Comment by ekianjo
1 month ago
> high CO2 levels cause cognitive impairment
Sounds seriously unlikely. How would this work in practice, at the level of bodily functions?
1 month ago
> high CO2 levels cause cognitive impairment
Sounds seriously unlikely. How would this work in practice, at the level of bodily functions?
Why would this be unlikely as a prior? High CO2 changes your blood chemistry and breathing rates. Different breathing rates have a well understood effects on lots of systems including sympathetic/parasympathetic activation. There is no reason to expect humans to be evolutionary adapted to CO2 levels that we couldn't have experienced historically.
Several other posters in here have posted peer reviewed studies replicating these effects, but personally I find individual direct experience with my own body to be massively more generally useful when making health decisions than studies in other people, or some known mechanism.
I don't know the mechanism, but: https://www.google.com/search?q=co2+cognitive+impairment
This has the hallmark of confounding factors.

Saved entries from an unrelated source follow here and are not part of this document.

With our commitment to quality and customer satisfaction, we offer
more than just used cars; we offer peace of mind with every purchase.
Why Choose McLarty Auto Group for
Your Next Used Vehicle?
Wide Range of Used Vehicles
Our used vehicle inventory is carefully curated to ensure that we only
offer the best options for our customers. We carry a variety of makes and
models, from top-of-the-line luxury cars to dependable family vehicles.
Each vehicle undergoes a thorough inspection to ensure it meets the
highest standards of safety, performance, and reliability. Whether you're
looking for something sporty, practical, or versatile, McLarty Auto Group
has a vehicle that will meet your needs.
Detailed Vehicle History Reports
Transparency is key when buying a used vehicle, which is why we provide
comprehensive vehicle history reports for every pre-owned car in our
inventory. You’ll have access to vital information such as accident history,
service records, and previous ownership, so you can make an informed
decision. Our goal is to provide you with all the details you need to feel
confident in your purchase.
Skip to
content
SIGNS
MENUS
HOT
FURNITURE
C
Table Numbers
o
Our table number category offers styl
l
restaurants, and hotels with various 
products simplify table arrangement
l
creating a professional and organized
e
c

There is no way you can design a study to control for CO2 alone vs other trace contaminants in the air.
In that case it wouldn't matter much to an individual making personal decisions about their environment. Either way, an environment with enough outdoor air exchange to keep CO2 low would avoid these effects.
But hypothetically, what other trace contaminants would you expect to be so universally correlated with CO2 in different environments that they could account for repeatedly observing these effects in different studies? That seems implausible.